[Exercise instructions]:
Nothing but the lines from the one with "none -> candle [679,304,726,418]" through the end of the listing should be reproduced, each exactly and with pictures omitted.

[Provided entries]:
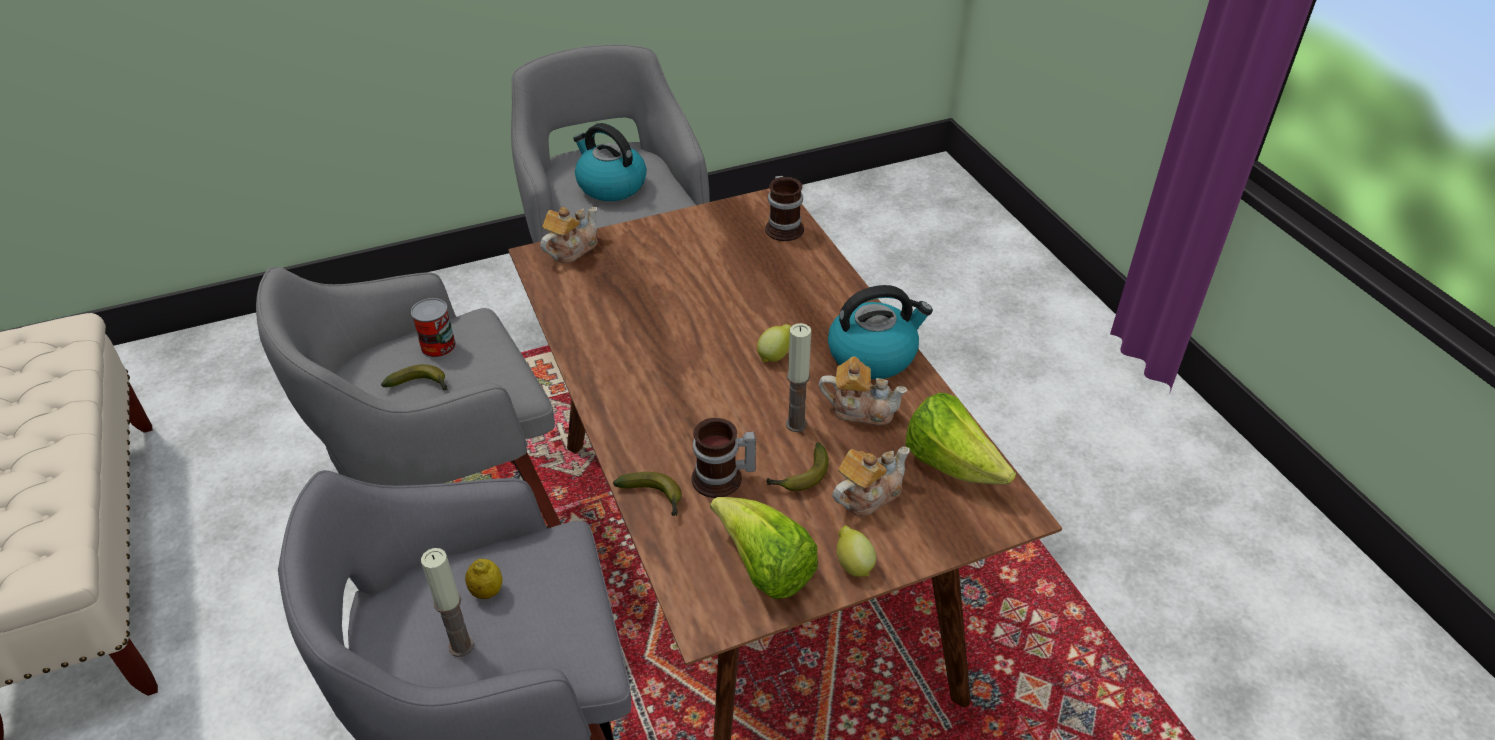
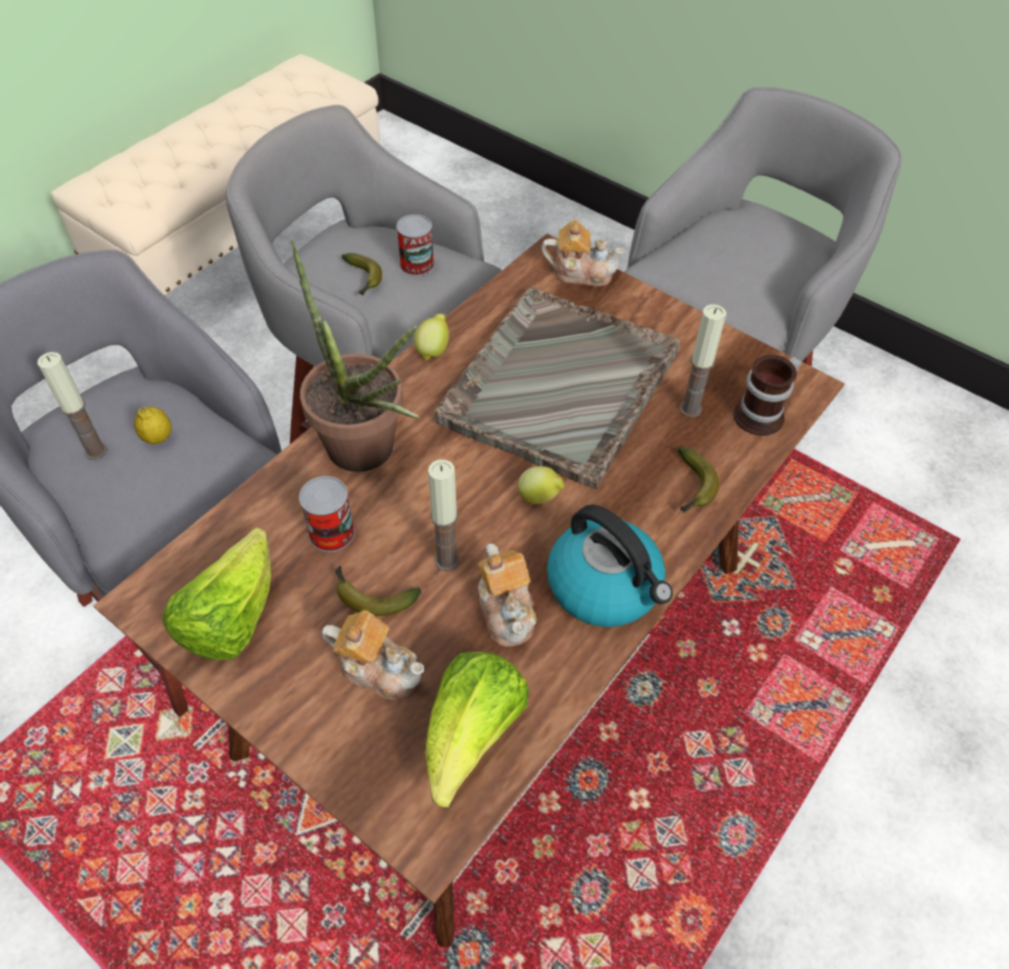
camera: 60 degrees right, 10 degrees up
kettle [573,123,647,201] -> none
banana [613,472,682,516] -> banana moved to [678,447,719,513]
mug [691,418,756,498] -> can [299,476,355,552]
lemon [837,525,876,577] -> lemon moved to [414,314,449,361]
none -> potted plant [290,240,420,472]
none -> grey tray [435,287,680,489]
none -> candle [679,304,726,418]

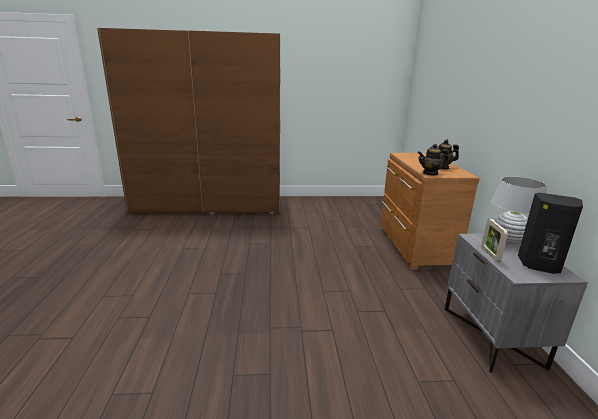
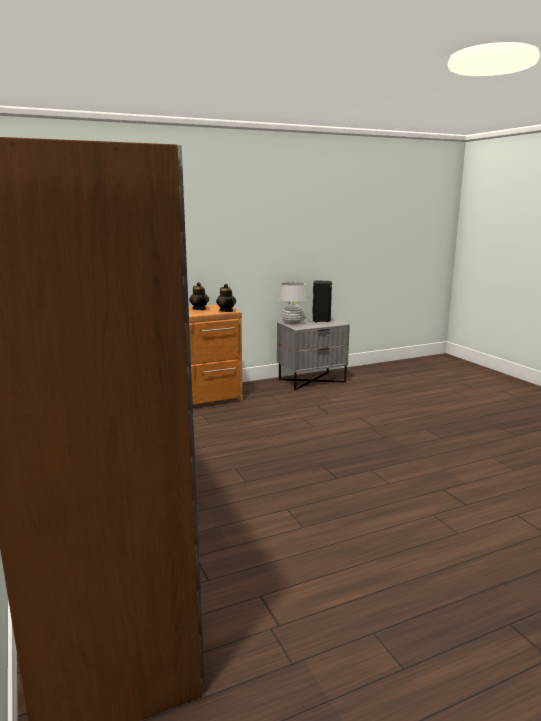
camera: 110 degrees left, 5 degrees down
picture frame [481,219,508,262] -> none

[Written reply]:
none -> candle [679,304,726,418]

camera: 110 degrees left, 5 degrees down
picture frame [481,219,508,262] -> none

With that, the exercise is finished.